I made a long list of "wrong way elections" thru history at
http://www.RangeVoting.org/FunnyElections.html
and also discussed it in this wikipedia article:
http://en.wikipedia.org/wiki/Wrong-way_elections

Unfortunately certain wikipedists attacked and want to remove this article.
If you wish, you can express your support for keeping it, by going there, 
clicking
on the box thing at the start of the article saying "article under protest"
and defending the article, and/or improve the article yourself by editing it.

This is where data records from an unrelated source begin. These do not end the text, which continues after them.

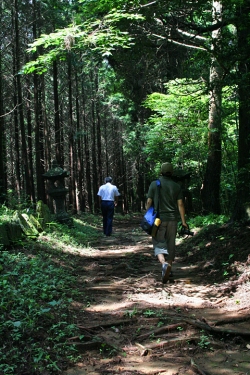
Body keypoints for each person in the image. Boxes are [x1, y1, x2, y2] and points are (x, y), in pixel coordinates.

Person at [146, 162, 188, 283]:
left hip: (158, 220)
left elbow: (149, 202)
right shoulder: (176, 186)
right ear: (172, 172)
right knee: (171, 244)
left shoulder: (154, 184)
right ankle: (169, 265)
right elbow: (180, 204)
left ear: (161, 172)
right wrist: (184, 222)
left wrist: (147, 215)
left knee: (158, 243)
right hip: (173, 220)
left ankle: (164, 264)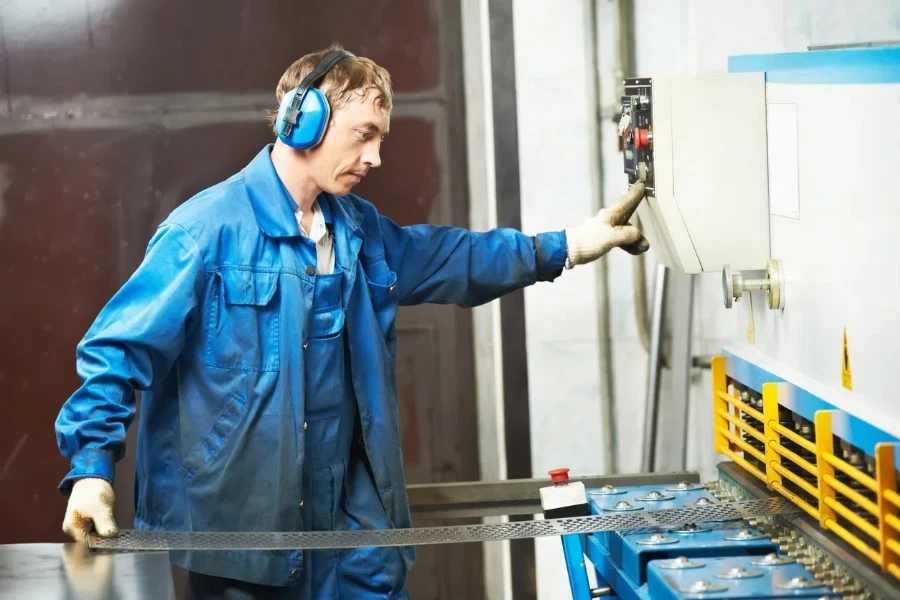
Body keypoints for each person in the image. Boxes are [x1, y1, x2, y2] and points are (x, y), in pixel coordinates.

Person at [55, 44, 649, 599]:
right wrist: (90, 469)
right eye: (364, 135)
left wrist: (569, 244)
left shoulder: (357, 231)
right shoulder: (205, 232)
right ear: (304, 121)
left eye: (381, 139)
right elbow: (118, 351)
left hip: (353, 525)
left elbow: (454, 256)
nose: (376, 158)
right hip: (243, 528)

Some interesting facts from this collection of historical examples includes
  1.  runoff failed to deliver the Condorcet winner (whom I believe in these 
cases was
clearly the right winner to have) in Chile 1970 and Peru 2006 as well as perhaps
in several other (less clear) cases.

  2. Approval Voting plausibly would have failed due to "Burr Dilemma" in 
Portugal 1986,
see
   http://www.RangeVoting.org/BurrDilemma.html

  3. It is not clear to me but it is plausible that some Condorcet systems 
and/or
Range Voting would have delivered the "right winner" in every case inthe big 
table.
It would take considerable research (or perhaps it just is impossible to say)
whether and when that was true.  Particularly unlcear are certain plurality 
elections
with a large number of candidates in which I have no idea who the "right winner"
should have been, some of these listed on the right hand side of the big table 
as
an aside to the Liberia 2005 entry in red print.   Those kind of elections
are nearly random.

  4. plurality really fails a lot, numerous examples tabulated.